Click Continue to proceed. On the Add Tags step of the Create Stack dialog, click Continue.

On the Review step of the Create Stack dialog, carefully review and validate your parameters then click Continue to launch the stack. Then click Close to exit the Create Stack dialog.

Once the stack has been successfully created the status will show CREATE_COMPLETE.

You are done!

Test your CloudFormation stack.

You may now test your configuration. Connect to NAT Node #1 and NAT Node #2. Change to the root user, navigate to the root user's home directory. Watch the nat_monitor.log file on HA Node #1 while you stop NAT Node #2 and observe the script take-over the routing for Internet-bound traffic of NAT Node #2. An example output for each NAT Node is shown below.

NAT Node #1

[root@ip-10-0-0-11 ~]# tail /tmp/nat_monitor.log                               
Fri Feb 8 13:47:23 UTC 2013 -- Starting NAT monitor
Fri Feb 8 13:47:23 UTC 2013 -- Adding this instance to rtb-f8e35095 default route on start
ROUTE           i-f821b388              0.0.0.0/0
Fri Feb 8 14:01:08 UTC 2013 -- Other NAT heartbeat failed, taking over rtb-969a23fb default route
ROUTE           i-f821b388              0.0.0.0/0
Fri Feb 8 14:01:14 UTC 2013 -- Other NAT instance running, attempting to stop for reboot
INSTANCE        i-12990462      running stopping
Fri Feb 8 14:02:19 UTC 2013 -- Other NAT instance stopped, starting it back up
INSTANCE        i-12990462      stopped pending
            

NAT Node #2 shutdown

[root@ip-10-0-2-11 ~]# shutdown now                               
[root@ip-10-0-2-11 ~]# 
Broadcast message from ec2-user@ip-10-0-2-11
        (/dev/pts/0) at 14:28 ...

The system is going down for maintenance NOW!
            

NAT Node #2 back up running

[root@ip-10-0-2-11 ~]# tail /tmp/nat_monitor.log      
Fri Feb 8 14:03:29 UTC 2013 -- Starting NAT monitor
Fri Feb 8 14:03:29 UTC 2013 -- Adding this instance to rtb-969a23fb default route on start
ROUTE           i-12990462              0.0.0.0/0
            

Appendix A: Preventing False Positives

When two instances independently monitor each other, there is a possibility that a network interruption between the two instances will result in a false positive, where both instances think that the other has failed and initiate recovery. If both instances can still communicate with the EC2 API endpoints, this scenario could lead to the instances shutting each other down. The likelihood of this edge case occurring is directly related to how frequently health checks are performed. This example uses the VIP monitor defaults of health checks every five seconds, which results in extremely quick NAT recovery (typically under 10 seconds). However, these defaults make this edge case more likely than if the health checks were performed less frequently (e.g., every 5, 10, or 15 minutes or so).

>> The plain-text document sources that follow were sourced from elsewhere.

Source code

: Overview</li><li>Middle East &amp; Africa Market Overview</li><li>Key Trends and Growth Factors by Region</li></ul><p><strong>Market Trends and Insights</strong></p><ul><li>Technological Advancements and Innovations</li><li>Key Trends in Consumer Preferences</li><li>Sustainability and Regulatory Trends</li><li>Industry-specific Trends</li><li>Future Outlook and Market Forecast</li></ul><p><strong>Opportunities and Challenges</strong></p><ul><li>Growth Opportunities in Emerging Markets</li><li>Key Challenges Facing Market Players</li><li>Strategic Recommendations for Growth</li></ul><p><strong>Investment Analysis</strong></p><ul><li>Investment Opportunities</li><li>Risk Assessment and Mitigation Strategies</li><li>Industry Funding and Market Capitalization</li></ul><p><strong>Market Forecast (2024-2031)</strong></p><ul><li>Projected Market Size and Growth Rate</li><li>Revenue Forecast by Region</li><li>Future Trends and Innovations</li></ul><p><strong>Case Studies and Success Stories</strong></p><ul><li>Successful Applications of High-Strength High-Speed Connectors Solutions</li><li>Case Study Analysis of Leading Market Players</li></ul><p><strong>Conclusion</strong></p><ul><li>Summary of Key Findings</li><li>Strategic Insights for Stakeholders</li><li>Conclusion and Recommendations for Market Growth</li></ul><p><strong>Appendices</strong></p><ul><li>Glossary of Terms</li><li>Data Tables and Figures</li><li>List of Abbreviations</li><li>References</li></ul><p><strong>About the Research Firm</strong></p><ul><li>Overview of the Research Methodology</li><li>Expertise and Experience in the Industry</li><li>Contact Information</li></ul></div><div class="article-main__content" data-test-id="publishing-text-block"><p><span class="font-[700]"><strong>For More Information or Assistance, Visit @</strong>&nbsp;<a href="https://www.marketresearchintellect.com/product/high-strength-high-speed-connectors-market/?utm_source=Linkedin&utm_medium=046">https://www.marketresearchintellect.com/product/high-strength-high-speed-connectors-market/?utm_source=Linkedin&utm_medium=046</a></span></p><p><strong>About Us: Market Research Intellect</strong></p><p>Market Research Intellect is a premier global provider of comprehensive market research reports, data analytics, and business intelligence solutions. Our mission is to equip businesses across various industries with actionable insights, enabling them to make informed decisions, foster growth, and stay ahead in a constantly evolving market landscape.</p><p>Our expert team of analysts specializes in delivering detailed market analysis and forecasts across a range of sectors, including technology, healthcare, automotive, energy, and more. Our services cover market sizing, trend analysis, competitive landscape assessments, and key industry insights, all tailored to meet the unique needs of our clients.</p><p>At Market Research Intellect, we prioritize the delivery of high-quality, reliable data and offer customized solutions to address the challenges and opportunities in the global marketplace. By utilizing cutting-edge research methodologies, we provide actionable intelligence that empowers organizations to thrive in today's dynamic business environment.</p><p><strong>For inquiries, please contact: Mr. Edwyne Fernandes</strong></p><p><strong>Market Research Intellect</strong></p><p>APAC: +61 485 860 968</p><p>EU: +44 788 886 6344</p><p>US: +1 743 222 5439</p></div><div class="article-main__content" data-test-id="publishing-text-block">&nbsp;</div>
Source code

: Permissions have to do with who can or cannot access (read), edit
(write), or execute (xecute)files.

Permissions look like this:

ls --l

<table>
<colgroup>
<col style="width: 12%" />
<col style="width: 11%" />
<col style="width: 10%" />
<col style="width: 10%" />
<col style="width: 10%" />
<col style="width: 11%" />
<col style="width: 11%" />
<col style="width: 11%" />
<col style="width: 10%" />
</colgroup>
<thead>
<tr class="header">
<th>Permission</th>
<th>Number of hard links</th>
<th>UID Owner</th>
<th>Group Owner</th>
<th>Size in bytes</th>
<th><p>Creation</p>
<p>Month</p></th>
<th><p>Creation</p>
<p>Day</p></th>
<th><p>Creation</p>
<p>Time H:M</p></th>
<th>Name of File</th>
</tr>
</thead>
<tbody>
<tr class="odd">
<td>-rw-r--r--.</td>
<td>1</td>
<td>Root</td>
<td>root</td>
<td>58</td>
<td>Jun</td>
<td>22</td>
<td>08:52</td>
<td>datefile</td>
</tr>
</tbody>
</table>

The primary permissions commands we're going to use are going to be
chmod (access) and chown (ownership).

Three strategies can reduce the risks associated with this edge case:

Increase the number of health checks (Num_Pings) or ping timeout (Ping_Timeout). This will mitigate the risk that temporary network congestion between the NAT instances will result in a false positive. The default is to perform three pings with one second timeout for each ping. Increasing the number of pings or timeout length increases the likelihood that at least one healthy response will be received during a particular health check.

Increase the timeout between health checks (Wait_Between_Pings). Increasing the time between health checks can mitigate the risk that both instances could shut each other down. Ideally this timeout would be greater than the time it takes to stop an instance, and the two NAT instances would be configured to perform their health checks at different intervals. For example, increasing the health check timeout to 10 minutes with NAT Node #2 monitoring starting 5 minutes after NAT Node #1 results in each node performing alternating health checks every 5 minutes but never simultaneously.

Install these scripts on a monitoring instance or "witness server" to perform the monitoring, route swapping, and NAT instance restarting. Additional quorum and recovery logic could also be incorporated into the script to reduce the risk of false positives.